Some parents, on the other hand, may not be as far along in their turn away from religion. Maybe family and community pressures make it very difficult. Maybe you don’t know any non-Christians (you would be wrong). For these parents, support groups like Fox Valley Secular Parenting and social groups like Fox Valley Atheists can be a great place to go. The more you study; you realize that there are far more non-believers than you might realize.


Fuller said...

Mike, it's been a while. I was wondering what you were writing and I like your current article. However (and I know you can't help it), regarding your statement, "they cannot inculcate their child with the religious mythology of their childhood. One can choose to no longer believe it to be true and to live irrespective of a religiously based philosophical framework, but a faith system is not myth. Of course you may disagree but Zeus and Jesus are very different; Anat is not Mohammad although as a Christian I would categorize the basis of Islam as false but not mythology. Maybe in 1000 years, if the secular view wins out, my current beliefs will be categorized with the ancient Greeks, Romans, and Egyptians. (p.s. I finished the book - just not commented yet!)

FVThinker said...

In one context we could argue that, if one believes it, it is NOT contextual definition.

I don't think that would be the common conception though.

My use of the phrase "mythology" is just my passive-aggressive...ok...just plain agressive...way of putting some very straight-forward and [IMO] reasonable demands on the religious claimant. If one, such as myself, has satisfactorily compared [in this case] biblical Christianity with other religions of history and analyzed Christian truth-claims and found nothing to distinguish it...then it is quite indistinguishable from myth (smells like a myth, walks like a myth, sounds like a myth....). I use the term the way I do because it seems eminently reasonable to have the religious claimant show that it is NOT myth.

As for my role in the discussion; I cannot go any further than showing all its important characteristics are precisely like that of dead religions of history. Messiahs, miracles, crucifictions, resurrections, virgin births, prophesies, solstices, three kings, floods, exoduses, heaven, salvation, etc. etc...history is replete with all of it. More tangibly; religious truth claims like creation, prayer & misc. simply don't jive with empirical evidence. Argument theory says that I cannot prove that it IS myth (nor can I or anyone else prove that Zeus is myth).

Does it not seem reasonable to simply ask...How is it NOT myth.

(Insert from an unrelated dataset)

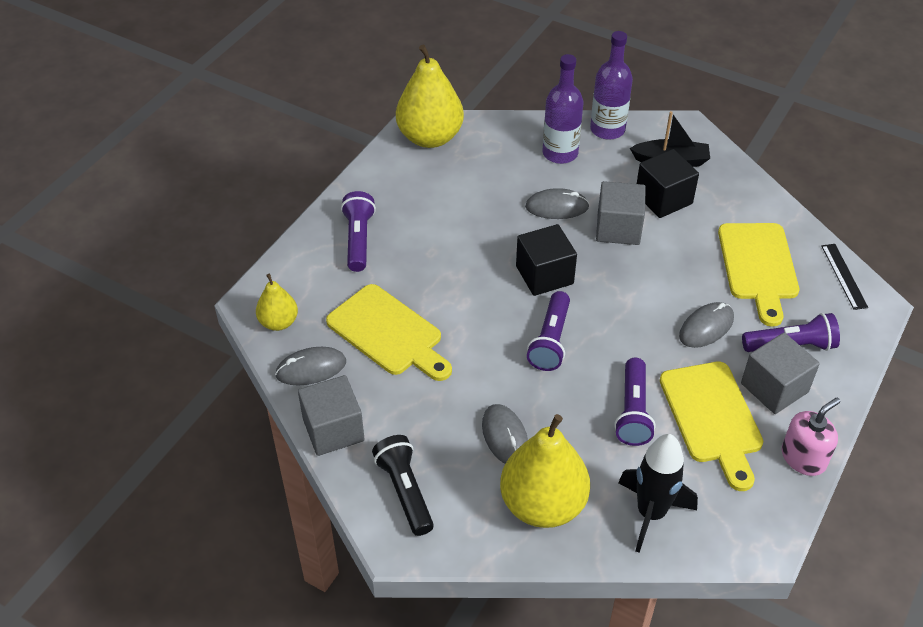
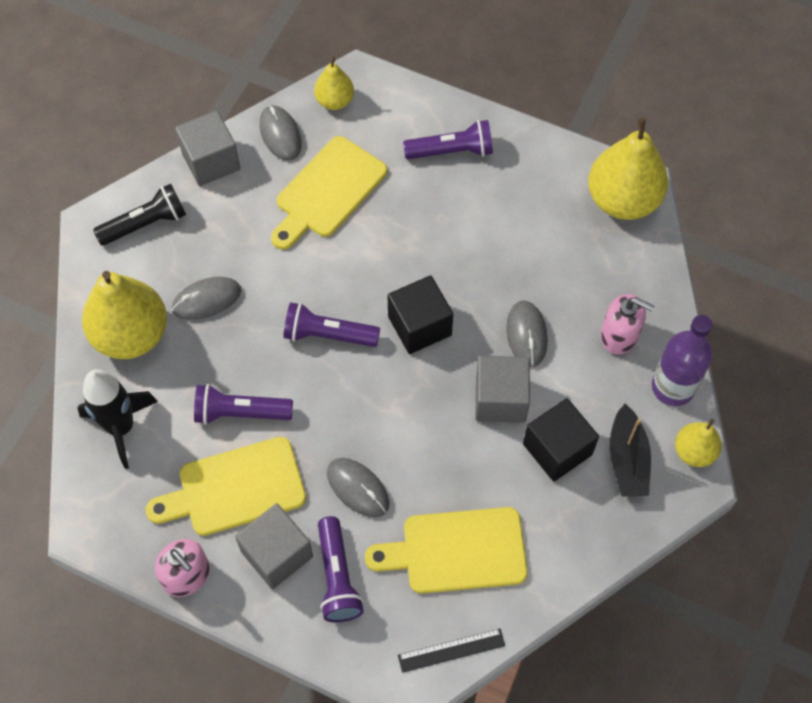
camera: 85 degrees right, 15 degrees up
purple bottle [542,54,584,164] -> pink soap dispenser [601,294,654,355]
none -> yellow pear [675,419,722,467]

I post very seldom here (obviously), but my next project when I have time ( THAT's gonna happen) will be a multi-part series on the list of bad arguments that I have come across (repeatedly) for belief in God. A short list would begin with:
1) The bible is the most popular book in the world
2) Why is there something instead of nothing?
3) Effectiveness of prayer
4) Personal experience
5) My holy book says so
6) The miracles of my deity
7) Prophecies
8) Irreducible complexity
9) The morality of humankind
10) The argument from consequence
11) The uniqueness of Christianity
12) All societal benefits of religion
13) The inerrancy of my holy book

FVThinker said...

BTW:I was in D.C. for the Rally to Restore Sanity a little while back, but I didn't have time to look you up. Sorry.